You will do more good making sure kids understand the concepts even if numbers per se aren't something that thrills them. Kids need to know when to go "Holy crap! There's a mountain range sized problem in my life!" and when to go "Eh, it's an annoying pebble in my shoe and I would be more comfortable with it gone."
We were homeschooling our twice exceptional sons. Every weekend, me and my math challenged husband would agree to let me teach our oldest son math a certain way.
We agreed to do it MY way because I am the mathy parent. My way was let him read a stack of books full of words and do exactly ZERO written work crunching numbers.
Come Monday or Tuesday, the ex would reneg on the deal, probably one part he's a sexist pig and I'm a woman, so never mind that I am far better at math than him, and one part genuine fear that we were ruining his son's life rooted in the ex genuinely not understanding what I wanted to do and how that would help.
So for the first four years we homeschooled, we had this same argument once a week any week school was in session.
It was in the midst of our roughly 180th or 200th argument about teaching math to our son that I asked for a divorce. After that, magically the ex stayed out of my hair and let me teach as I saw fit.

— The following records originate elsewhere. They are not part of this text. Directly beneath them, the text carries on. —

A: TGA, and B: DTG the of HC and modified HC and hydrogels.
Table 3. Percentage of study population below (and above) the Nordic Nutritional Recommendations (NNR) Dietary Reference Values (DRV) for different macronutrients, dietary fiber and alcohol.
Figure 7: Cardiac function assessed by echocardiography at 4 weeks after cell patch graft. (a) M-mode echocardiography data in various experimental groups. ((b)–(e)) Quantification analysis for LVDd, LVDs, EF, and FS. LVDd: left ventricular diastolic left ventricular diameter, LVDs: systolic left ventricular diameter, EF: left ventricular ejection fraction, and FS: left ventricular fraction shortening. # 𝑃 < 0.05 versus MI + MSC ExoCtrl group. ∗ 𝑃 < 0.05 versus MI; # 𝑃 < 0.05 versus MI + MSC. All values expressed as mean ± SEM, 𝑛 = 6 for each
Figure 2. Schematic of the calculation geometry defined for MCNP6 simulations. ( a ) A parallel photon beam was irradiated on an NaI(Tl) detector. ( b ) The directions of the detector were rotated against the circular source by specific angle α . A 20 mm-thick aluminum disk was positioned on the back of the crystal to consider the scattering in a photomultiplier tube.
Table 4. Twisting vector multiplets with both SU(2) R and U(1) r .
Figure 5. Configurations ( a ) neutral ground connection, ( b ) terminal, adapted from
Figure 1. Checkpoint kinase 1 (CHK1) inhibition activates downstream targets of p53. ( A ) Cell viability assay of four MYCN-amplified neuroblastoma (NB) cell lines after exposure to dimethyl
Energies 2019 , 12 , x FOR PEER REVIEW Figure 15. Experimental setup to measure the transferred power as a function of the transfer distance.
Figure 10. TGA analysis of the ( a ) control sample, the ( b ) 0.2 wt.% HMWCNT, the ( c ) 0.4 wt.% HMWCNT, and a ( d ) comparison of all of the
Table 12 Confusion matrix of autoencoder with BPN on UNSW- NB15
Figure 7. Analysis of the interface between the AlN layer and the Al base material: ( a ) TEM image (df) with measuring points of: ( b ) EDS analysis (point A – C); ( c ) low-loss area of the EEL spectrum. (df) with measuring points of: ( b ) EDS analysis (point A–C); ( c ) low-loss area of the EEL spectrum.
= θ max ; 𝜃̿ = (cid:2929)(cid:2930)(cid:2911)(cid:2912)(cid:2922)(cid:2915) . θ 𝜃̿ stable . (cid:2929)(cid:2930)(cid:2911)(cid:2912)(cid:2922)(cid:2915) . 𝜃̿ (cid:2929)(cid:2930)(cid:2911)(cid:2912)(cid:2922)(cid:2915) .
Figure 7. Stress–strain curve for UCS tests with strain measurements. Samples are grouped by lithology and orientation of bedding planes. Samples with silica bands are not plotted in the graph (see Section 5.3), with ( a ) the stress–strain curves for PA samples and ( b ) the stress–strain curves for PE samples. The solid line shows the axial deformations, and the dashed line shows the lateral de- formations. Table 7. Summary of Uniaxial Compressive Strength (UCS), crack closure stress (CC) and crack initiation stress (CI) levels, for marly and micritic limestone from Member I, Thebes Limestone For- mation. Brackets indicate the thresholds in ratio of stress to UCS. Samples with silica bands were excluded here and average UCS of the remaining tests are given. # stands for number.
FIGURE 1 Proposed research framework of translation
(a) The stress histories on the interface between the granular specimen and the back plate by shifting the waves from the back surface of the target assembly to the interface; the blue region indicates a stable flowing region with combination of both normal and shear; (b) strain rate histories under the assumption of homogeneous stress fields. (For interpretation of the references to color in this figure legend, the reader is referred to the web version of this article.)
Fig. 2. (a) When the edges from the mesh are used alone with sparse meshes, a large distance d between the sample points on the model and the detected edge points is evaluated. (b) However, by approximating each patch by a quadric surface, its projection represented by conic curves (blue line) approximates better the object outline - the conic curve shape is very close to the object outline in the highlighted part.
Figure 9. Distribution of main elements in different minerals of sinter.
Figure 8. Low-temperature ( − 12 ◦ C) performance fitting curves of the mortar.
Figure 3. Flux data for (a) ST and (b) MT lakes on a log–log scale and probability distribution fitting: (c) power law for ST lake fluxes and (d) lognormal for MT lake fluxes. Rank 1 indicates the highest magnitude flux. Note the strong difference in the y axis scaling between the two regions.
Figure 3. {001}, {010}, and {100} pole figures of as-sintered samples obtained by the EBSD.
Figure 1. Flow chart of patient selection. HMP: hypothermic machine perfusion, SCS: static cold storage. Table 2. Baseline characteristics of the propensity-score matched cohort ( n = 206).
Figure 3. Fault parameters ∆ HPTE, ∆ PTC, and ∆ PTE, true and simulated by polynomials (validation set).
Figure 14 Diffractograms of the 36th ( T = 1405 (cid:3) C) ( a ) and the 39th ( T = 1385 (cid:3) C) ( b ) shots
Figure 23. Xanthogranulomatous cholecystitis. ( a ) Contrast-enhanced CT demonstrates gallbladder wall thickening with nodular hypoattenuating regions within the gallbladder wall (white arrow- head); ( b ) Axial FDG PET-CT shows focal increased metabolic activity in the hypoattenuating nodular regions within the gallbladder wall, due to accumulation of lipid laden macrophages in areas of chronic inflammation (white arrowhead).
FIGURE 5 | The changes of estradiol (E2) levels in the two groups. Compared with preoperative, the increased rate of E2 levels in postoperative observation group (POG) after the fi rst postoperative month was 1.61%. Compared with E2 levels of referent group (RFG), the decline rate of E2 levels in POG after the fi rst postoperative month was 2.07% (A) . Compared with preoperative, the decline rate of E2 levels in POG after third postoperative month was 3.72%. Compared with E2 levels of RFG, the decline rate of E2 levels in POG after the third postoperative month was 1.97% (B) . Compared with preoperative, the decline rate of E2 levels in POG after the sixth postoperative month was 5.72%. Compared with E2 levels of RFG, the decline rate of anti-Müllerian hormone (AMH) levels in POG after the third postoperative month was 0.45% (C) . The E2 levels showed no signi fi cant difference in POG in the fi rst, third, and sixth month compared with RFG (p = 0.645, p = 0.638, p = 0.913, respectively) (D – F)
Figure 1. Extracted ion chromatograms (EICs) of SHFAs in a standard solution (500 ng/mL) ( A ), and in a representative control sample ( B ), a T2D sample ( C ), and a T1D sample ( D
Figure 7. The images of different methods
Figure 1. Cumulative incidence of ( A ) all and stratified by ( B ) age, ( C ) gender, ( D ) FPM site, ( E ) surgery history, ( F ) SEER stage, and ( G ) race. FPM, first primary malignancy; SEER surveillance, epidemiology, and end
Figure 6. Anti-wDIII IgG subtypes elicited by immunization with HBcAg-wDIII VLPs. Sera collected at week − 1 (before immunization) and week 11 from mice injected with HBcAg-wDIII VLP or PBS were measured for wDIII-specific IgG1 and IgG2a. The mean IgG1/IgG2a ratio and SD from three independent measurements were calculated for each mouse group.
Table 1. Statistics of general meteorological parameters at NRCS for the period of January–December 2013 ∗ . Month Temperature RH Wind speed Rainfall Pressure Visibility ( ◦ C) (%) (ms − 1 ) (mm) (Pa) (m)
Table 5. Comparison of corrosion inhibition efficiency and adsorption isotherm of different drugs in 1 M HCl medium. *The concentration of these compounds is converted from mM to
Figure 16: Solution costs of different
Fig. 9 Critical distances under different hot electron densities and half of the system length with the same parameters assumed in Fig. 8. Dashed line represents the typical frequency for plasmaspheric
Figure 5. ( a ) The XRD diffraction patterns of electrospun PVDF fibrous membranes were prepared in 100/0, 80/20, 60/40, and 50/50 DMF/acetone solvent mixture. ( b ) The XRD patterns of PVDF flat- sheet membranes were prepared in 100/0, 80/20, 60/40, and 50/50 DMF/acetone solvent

So my son, after four years of going nowhere fast with written worksheets, began working his way through a stack of books, many of which I paid a dollar for from clearance tables because NO ONE reads math books for fun.
I periodically asked if he was still reading his stack of math books and that was the ONLY checking I did.
A few weeks go by and he starts merrily bouncing towards me with gleeful announcements like how he finally understands why you can't divide by zero. He knew it was a rule but never understood it before.
So, my oldest son, who likely has dyscalculia, understands math because his parents got divorced.
Math is important to me. I've always been mathy.
My oldest son is in some sense very much his mother's child because he put himself through hell LYING to his own mother -- successfully for once -- and making me fight with him and cause him to cry because he desperately wanted to understand math in spite of his baggage from public school teachers and his own math disability where numbers aren't really his thing.
And maybe that gives insight into why he and I seem so different but get along so well. Underneath the superficial differences, there are important similarities.
And that's actually the kind of thing math helps you talk about and quantify in a concrete fashion to make your case for how reality really works in important ways.